> **DOCUMENT SEGMENT**:
However, from 1985 to 1998, the collapse of the USSR had ripple effects on infrastructure projects in Nigeria. The country gradually shifted to a market economy without adequate mechanisms to manage the negative impacts of this transition. For example, in the US and UK, elementary and secondary education is tuition-free, with books supplied, and in some cases, food is also provided for the less privileged.

In 1986, the Federal Government devalued the Nigerian naira and opened its borders to globalization. This policy led to the closure of many major companies across Nigeria, leaving millions unemployed. Consequently, there was an increase in brain drain and crime.

In 1999, Nigeria returned to civilian rule and began experimenting with PPPs in 2000. However, without adequately studying the pros and cons of PPPs, Nigeria adopted the concept wholesale rather than engaging in pilot schemes to evaluate its viability as a tool for infrastructure financing. Many national assets were concessioned under the assumption that private efficiency would bring improvements. When these companies struggled to manage the enterprises, the government once again provided grants - one notable example being Nigerian Airways. As a result, Nigeria suffered twofold: first, it sold national assets at discounted prices, and second, it provided grants. Furthermore, some companies/individuals that acquired these assets sold them in piecemeal, leading to even more employees being laid off and a decline in economic activity.

[Stored data]
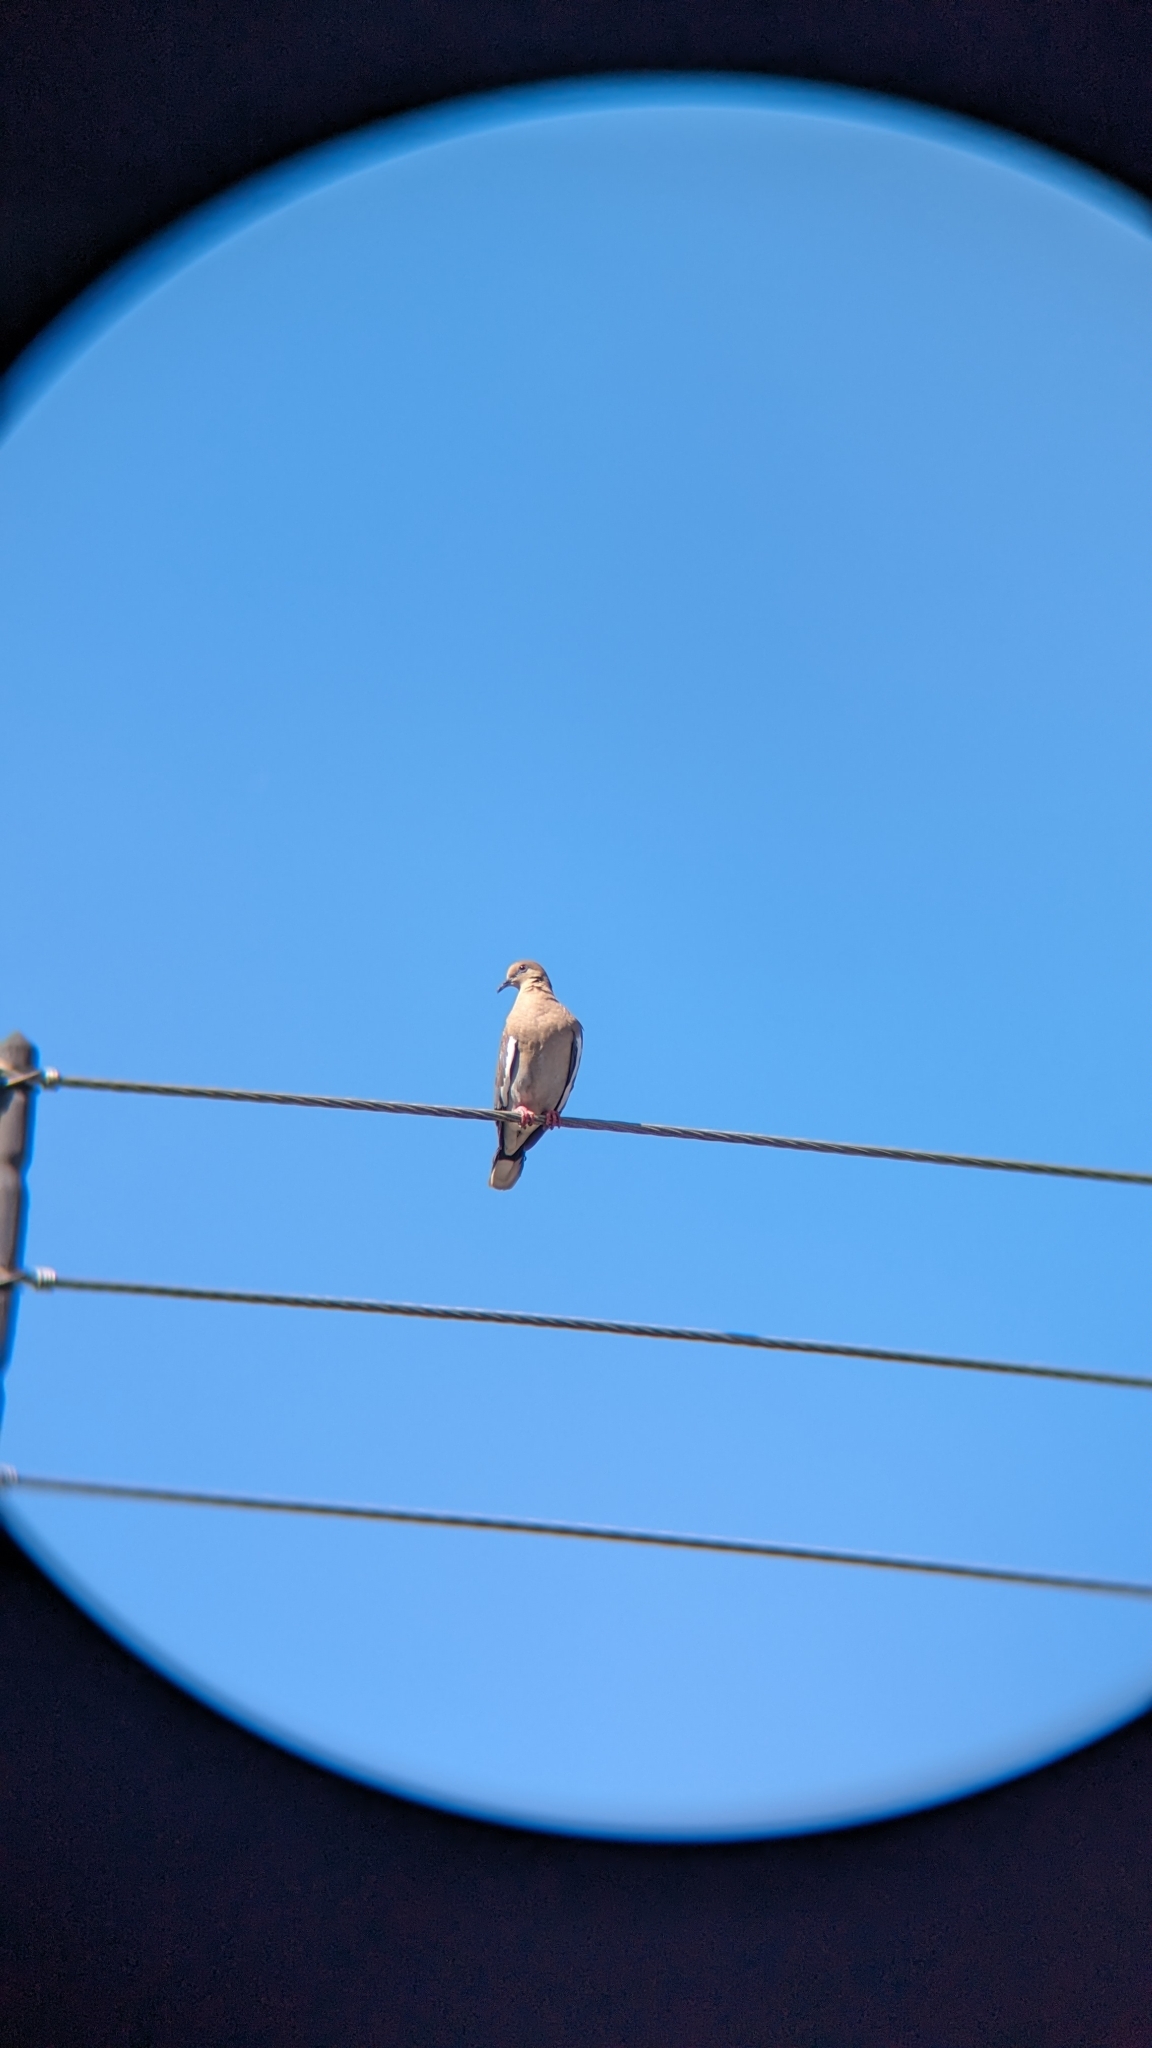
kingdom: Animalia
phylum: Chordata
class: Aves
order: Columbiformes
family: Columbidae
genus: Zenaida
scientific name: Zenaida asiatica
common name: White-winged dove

> **WHAT TO WORK ON**: Update the passage on Nigeria's economy. Begin at the words "In 1986, the" and stop after "drain and crime.", putting "national government" in place of "Federal Government".

> **EXPECTED ANSWER**:
In 1986, the national government devalued the Nigerian naira and opened its borders to globalization. This policy led to the closure of many major companies across Nigeria, leaving millions unemployed. Consequently, there was an increase in brain drain and crime.